GRC vs IRM: Looking beyond names and acronyms

By Riaan Bekker, Force Solutions Manager at thryve

Is there a difference between Governance, Risk & Compliance (GRC) and Integrated Risk Management (IRM)? This topic has sparked furious debate among different practitioners and technologists. It’s also the topic thryve presented at the recent IRMSA conference held in Midrand, Johannesburg. Do we have an answer?

If you have been following my series of articles on this topic, you will know about the controversy around GRC vs IRM. But here’s a summary: in 2016, the research firm Gartner announced that IRM should be distinct from GRC. In effect, GRC is the old way and IRM is the new way. But many, including the person who coined the GRC acronym, disagreed.

GRC gained prominence in the early 2000s. The name doesn’t just loosely pool governance, risk and compliance. It specifically refers to frameworks and technologies that exploit the overlaps between these three areas. Michael Rasmussen, the former Forester analyst who coined the term, did so exactly because he started seeing those overlaps in different presentations. Whether companies were selling a governance, compliance or risk system, it tended to cover all three anyway.

Hence GRC was born. Then the technologies evolved. Platforms, cloud services and new levels of data integration introduced capabilities that were once impractical. While older GRC systems helped better manage risk information, data integration started creating richer pictures to work from. Data could now be drawn from different sources inside a business, from databases to spreadsheets.

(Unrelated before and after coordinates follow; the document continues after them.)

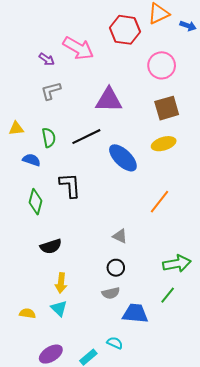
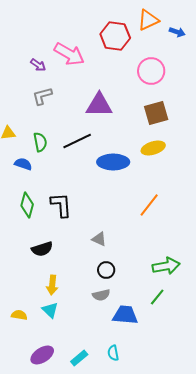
blue ellipse: (123, 158) -> (113, 162), turned -44
black L-shape: (70, 185) -> (61, 205), moved
gray triangle: (120, 236) -> (99, 239), moved
cyan semicircle: (115, 343) -> (113, 353), moved, turned -126

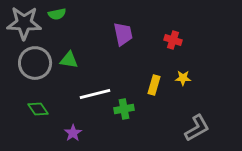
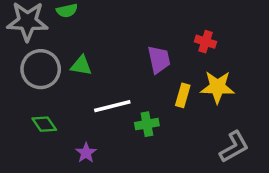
purple trapezoid: (123, 34) -> (159, 60), moved
yellow star: (183, 78) -> (217, 87), size x1.8

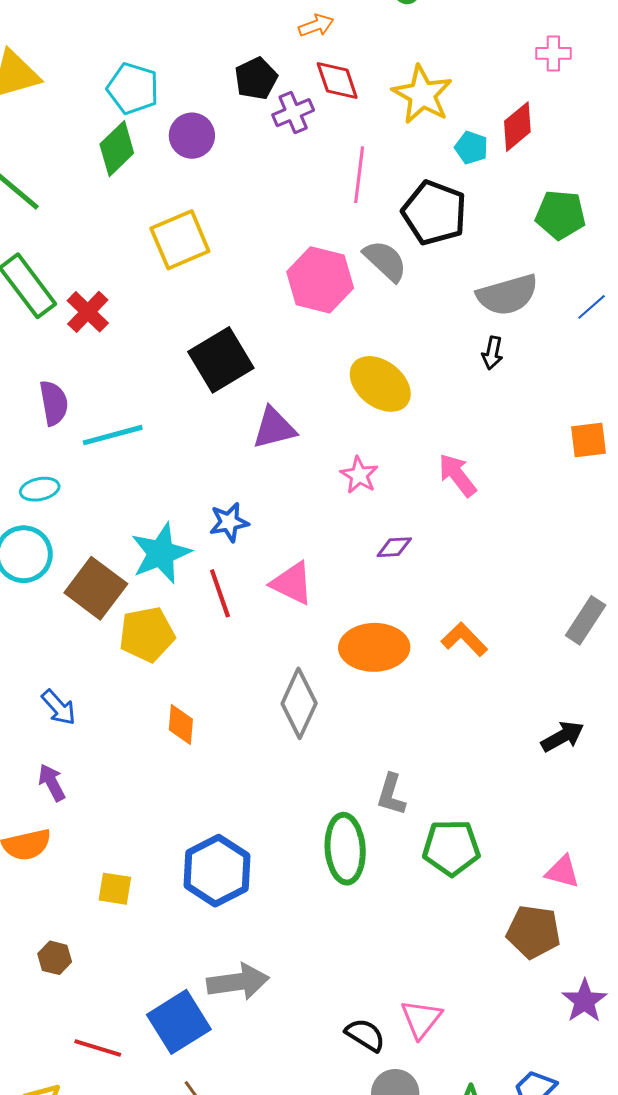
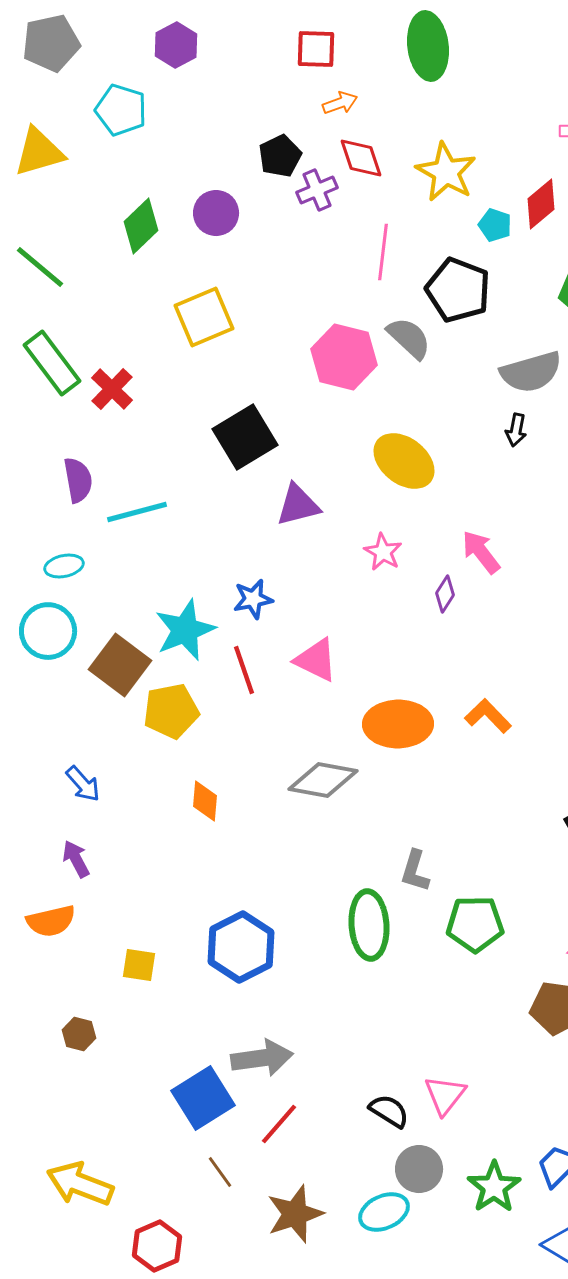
cyan pentagon: (133, 89) -> (121, 110), moved
purple diamond: (394, 547) -> (445, 594), moved, turned -54
gray diamond: (299, 703) -> (323, 780), turned 76
red line: (98, 1048) -> (279, 1124), moved, turned -66

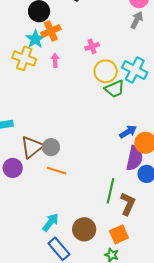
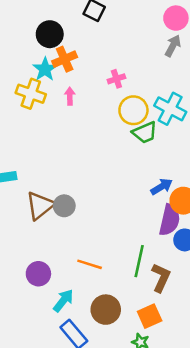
purple circle: (13, 168) -> (38, 274), moved
orange line: (57, 171) -> (90, 264), moved

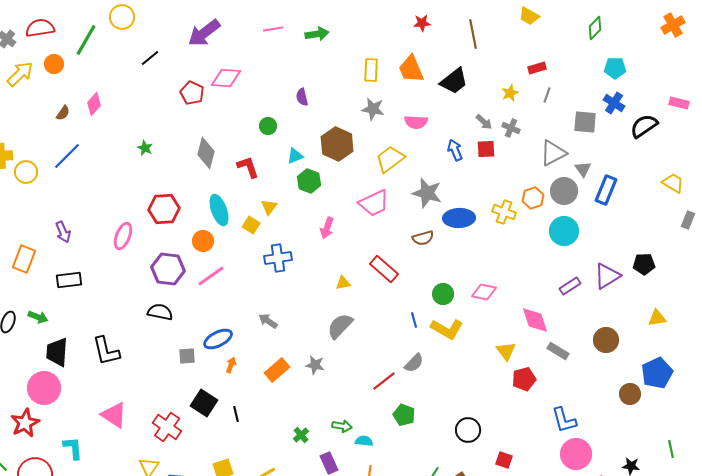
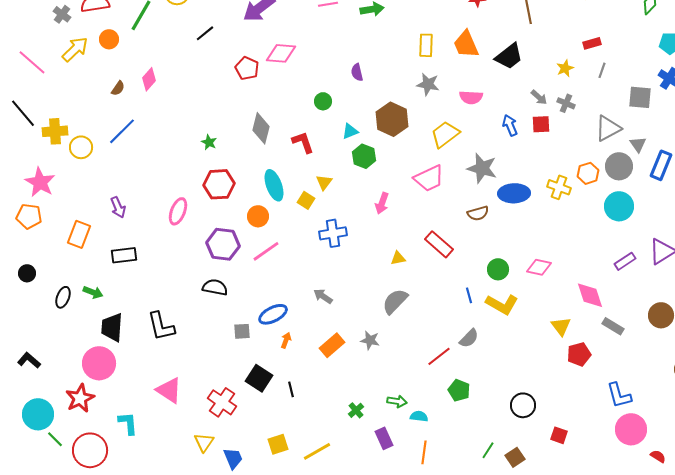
green star: (145, 148) -> (209, 142), moved

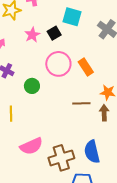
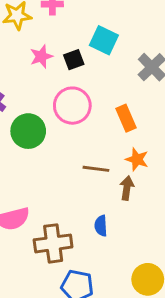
orange rectangle: (86, 67) -> (126, 118), moved
green circle: (32, 86) -> (28, 131), size x1.5
blue semicircle: (92, 152) -> (101, 226), moved, size x0.6

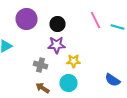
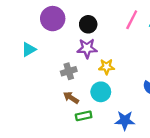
pink line: (96, 20) -> (132, 20), turned 54
gray cross: (40, 65) -> (69, 71), turned -32

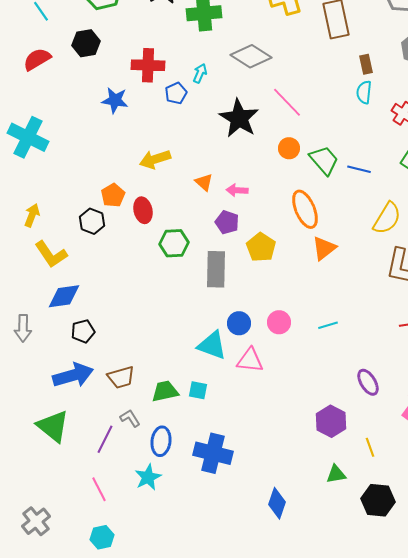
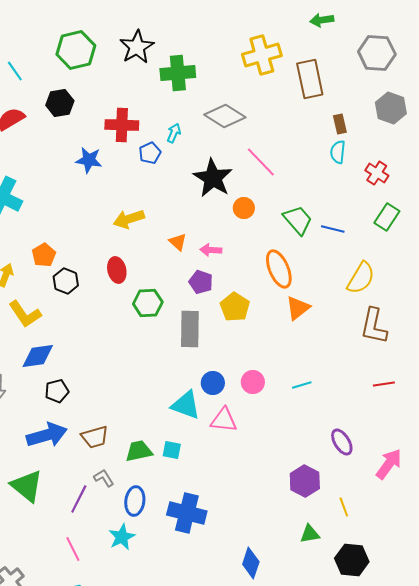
orange circle: (289, 148) -> (244, 208), moved
orange pentagon: (113, 195) -> (44, 255), moved

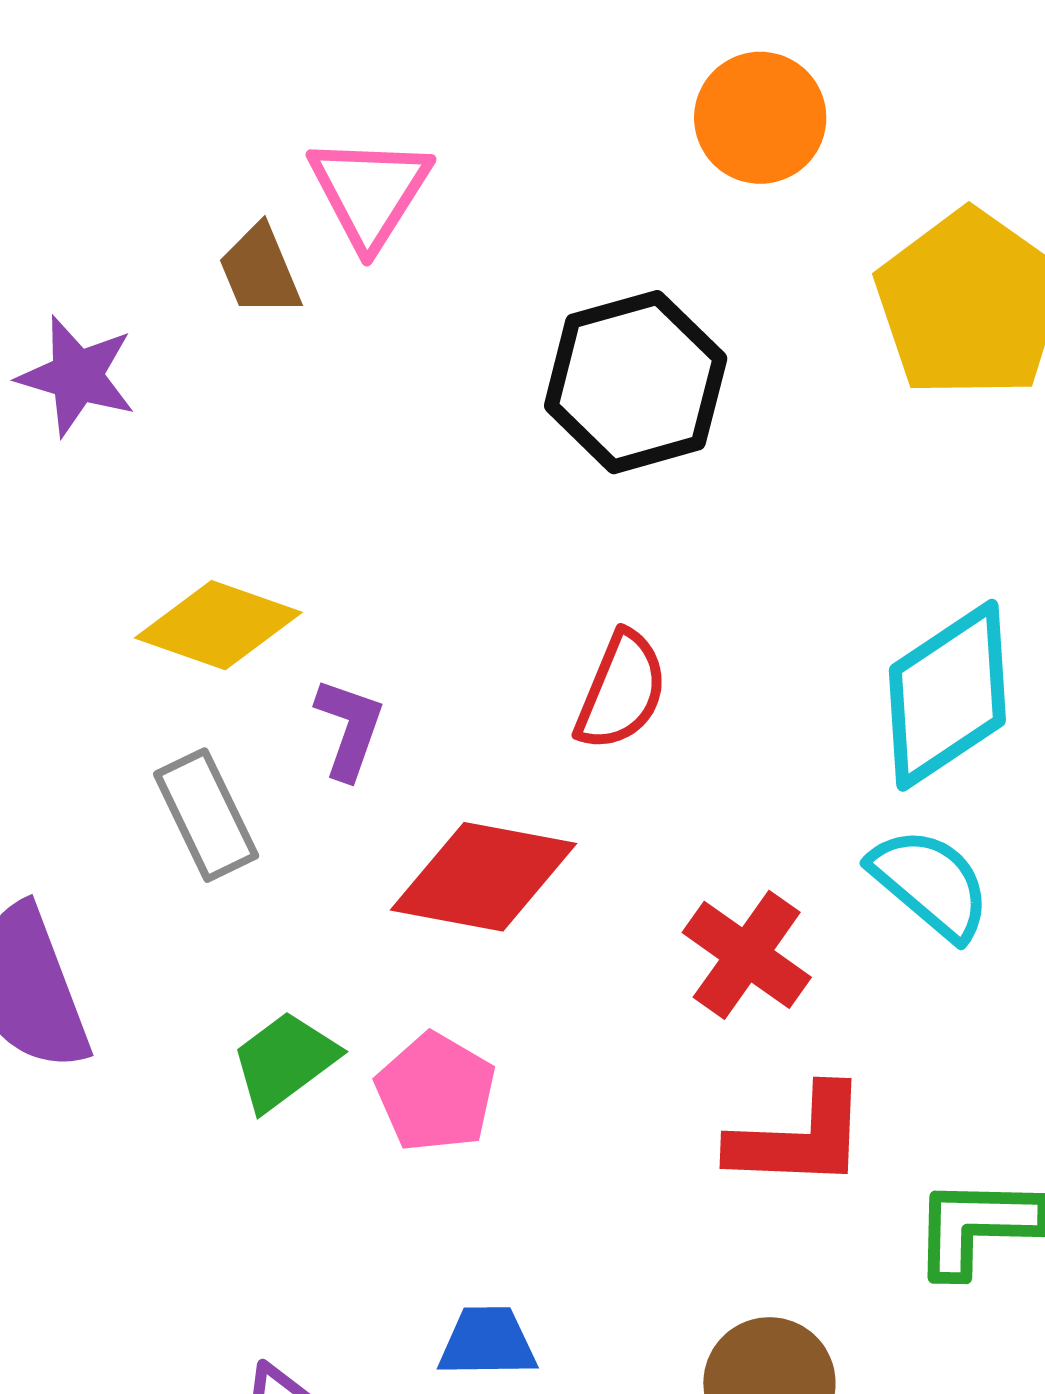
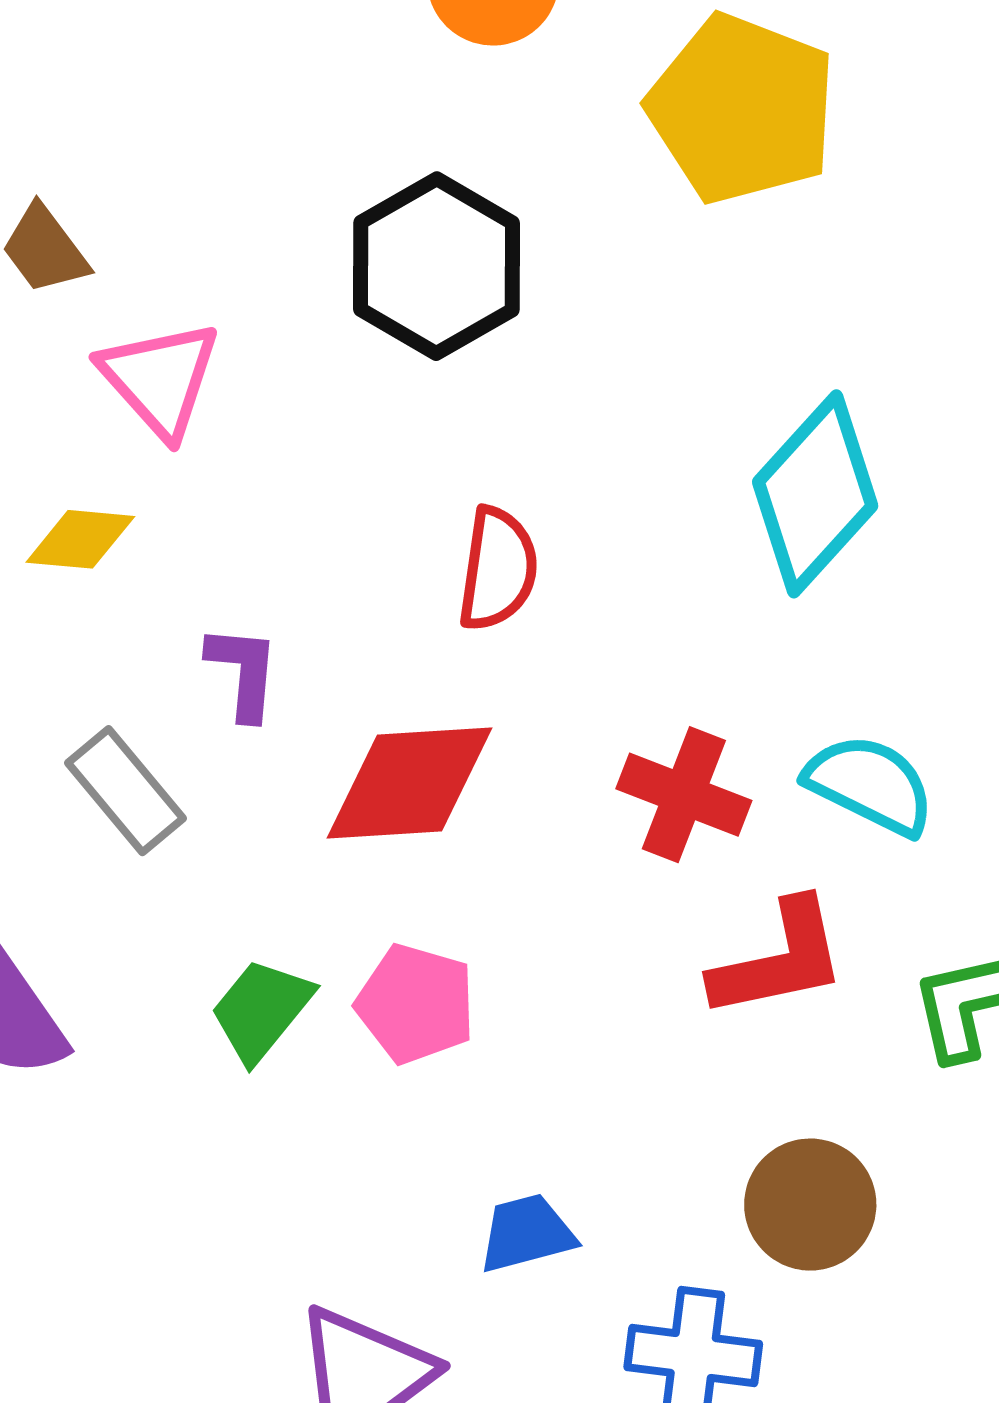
pink triangle: (370, 192) -> (160, 379), moved
yellow diamond: (218, 625) -> (80, 539), moved, size x0.7
cyan semicircle: (930, 884) -> (870, 785), moved

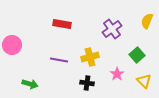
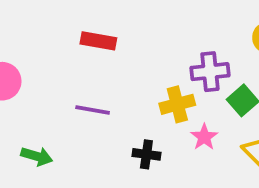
purple cross: (112, 29) -> (210, 72), moved, turned 30
yellow cross: (90, 57) -> (177, 104), moved

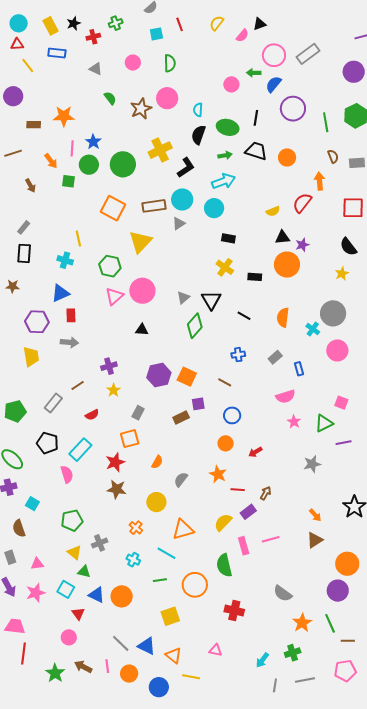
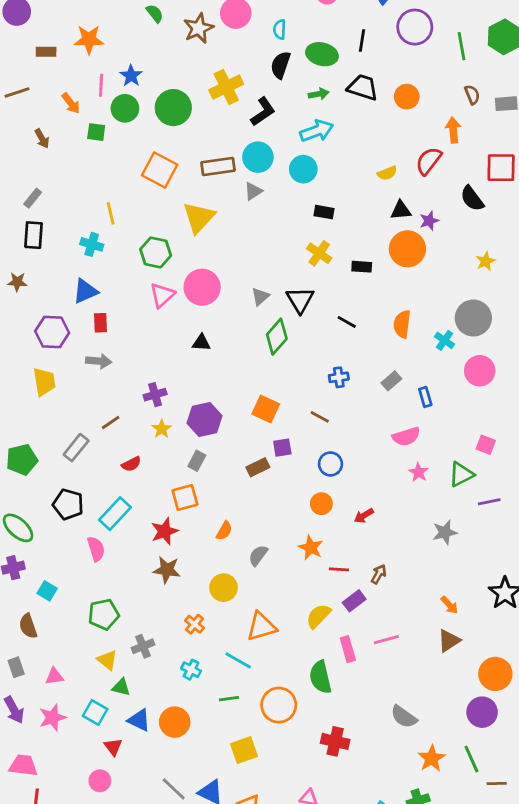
black semicircle: (348, 247) -> (472, 199), moved
purple hexagon: (159, 375) -> (204, 420), moved

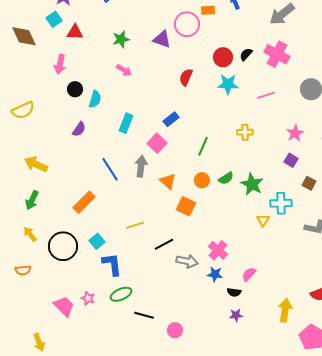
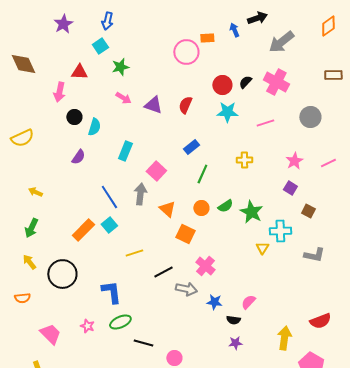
cyan square: (54, 19) -> (100, 46), moved
red triangle: (75, 32) -> (79, 72), moved
purple triangle: (162, 39) -> (153, 105), moved
blue rectangle: (171, 119) -> (191, 147), moved
yellow arrow: (36, 164) -> (35, 192), size x0.6
cyan square: (97, 241) -> (109, 225), moved
pink cross: (218, 250) -> (205, 266), moved
pink trapezoid: (64, 306) -> (50, 334), moved

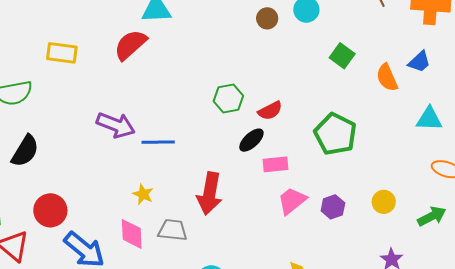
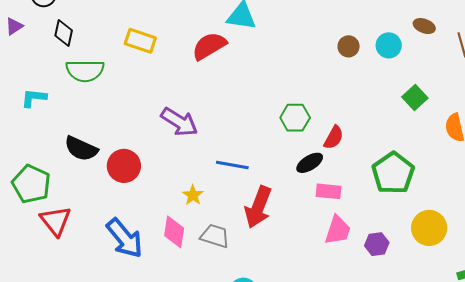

Integration was joined by another transformative force: web services. This made it possible to extend and tailor GRC interfaces into a browser window. Now anyone in an organisation could access, contribute and interpret risk, compliance and governance data. Risk managers still sit at the centre of this world, but others now also leverage and appreciate risk data.

Integration and access made risk information more current and relevant to specific roles. Annual report are making space for dynamic electronic dashboards that can drill down into the details.

This collection of features is what prompted Gartner to change its definition, as you can see from this table the firm released:

As partners and implementers of Riskonnect, thryve is securely in the IRM camp. Riskonnect, built on the Salesforce platform, is recognised by both Gartner and Forrester as a leader in the sector, offering extensive integration and collaboration features. It ticks every box in the IRM column and then some.

But does that mean we agree with Gartner? No. While IRM is a great name, we arrived at this point because GRC evolved. We didn’t assign new names to evolving business systems such as ERP or CRM. Modern GRC systems and IRM systems are the same thing with different names.

As Riskonnect’s Sales Executive Adelani Adesida, my co-presenter at the conference, quipped: we have GRC, IRM, ERM and more acronyms and will probably keep going until we run out of letters!

But the question is not about GRC vs IRM. It’s whether a GRC/IRM solution ticks the boxes in that right-hand column. This is an emotive topic – we had some spirited debates during our presentation. However, ultimately it’s not about what we call it. It’s about what these services do and how they deliver value.

GRC? IRM? What you should be asking:

  • Does it assist you in building a risk-aware culture within your organisation?
  • Can it be used for developing a risk strategy?
  • Does it improve your critical decision making?
  • Does it integrate with multiple data sources?
  • Does it promote the digitisation of risk information?
  • Does it improve access and use of risk, governance and compliance data?
  • Does it promote collaboration around GRC functions among different groups and silos in the organisation?
  • Is it easy to deploy and scale?
  • Can it balance risk information from different input sources?
  • Can it apply your preferred frameworks?
  • Can it be adjusted to meet specific business and process requirements, without locking you in to that design?
  • Can it easily offer different functions, such as artificial intelligence or self-service portals, without compromising the underlying system or causing further lock-in?
  • Is it intuitive, available through different devices and easily administered?
  • Does it make your organisation smarter, faster and turn GRC data into strategic assets?

If the answer is no, then whatever you are using does not meet the criteria for a modern, transformative governance, risk and compliance system. You are not using modern GRC or IRM capabilities.